- PASSAGE TO READ:
%%

Soul-Killing State Of Mind: Part 1

The irreconcilability of Far Eastern spiritual practices and the Orthodox faith


© 2012 by Amelia Bacic-Tulevski. Excerpt reprinted with permission.

Are Christians permitted to practice meditation and yoga? Does karma mean “what goes around comes around?” Is reiki a legitimate therapeutic technique with promising results? In scrupulous detail, Amelia exposes the spiritually fatal nature of these and other elements of Far Eastern spirituality.

Contemporary American life is riddled by suggestions of how to become “spiritual” without having to be Christian. One yoga studio at a time, the ancient religions of the Far East, as well as New Age interpretations of the same, are slithering their way into Western life and converting the hearts of Christians of all denominations. For some, the appeal is religious. Meditation and yoga promise to put man in touch with his so called highest nature. Seekers who yearn for a more “enlightened” state of being find the mantras, riddles, parables, and sayings of the Far East mesmerizing. They are intrigued by the idea of a perpetual cycle of reincarnation; they are even more intrigued by the idea of being liberated from its chokehold. They are dazzled by notions of supernatural powers—the idea that “masters” can summon and harness energy in order to heal diseases and transform the course of one’s life. To the atheist or Christian whose faith is weak, the enticement of these religious practices and philosophies can be tremendous.

%%

In the excerpt on Far Eastern spiritual practices, what do meditation and yoga promise?

[Text extracted from each page]
%%

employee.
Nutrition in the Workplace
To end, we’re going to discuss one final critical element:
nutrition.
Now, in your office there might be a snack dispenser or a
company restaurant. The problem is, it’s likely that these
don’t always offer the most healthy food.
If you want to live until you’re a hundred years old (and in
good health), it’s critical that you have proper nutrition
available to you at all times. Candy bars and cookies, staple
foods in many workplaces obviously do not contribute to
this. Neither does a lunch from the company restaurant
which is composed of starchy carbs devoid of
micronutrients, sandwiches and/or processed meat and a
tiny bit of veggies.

%%
%%

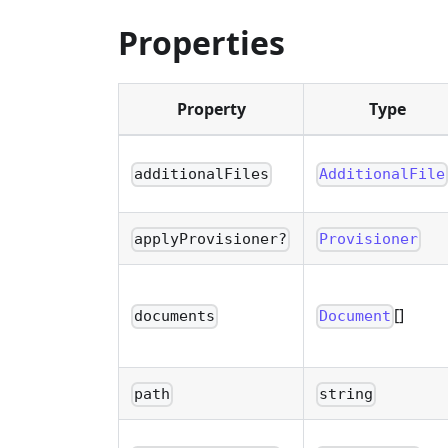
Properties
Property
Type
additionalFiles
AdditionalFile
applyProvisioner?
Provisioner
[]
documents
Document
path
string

%%

- TASK RESULT: They promise to put man in touch with his so-called highest nature.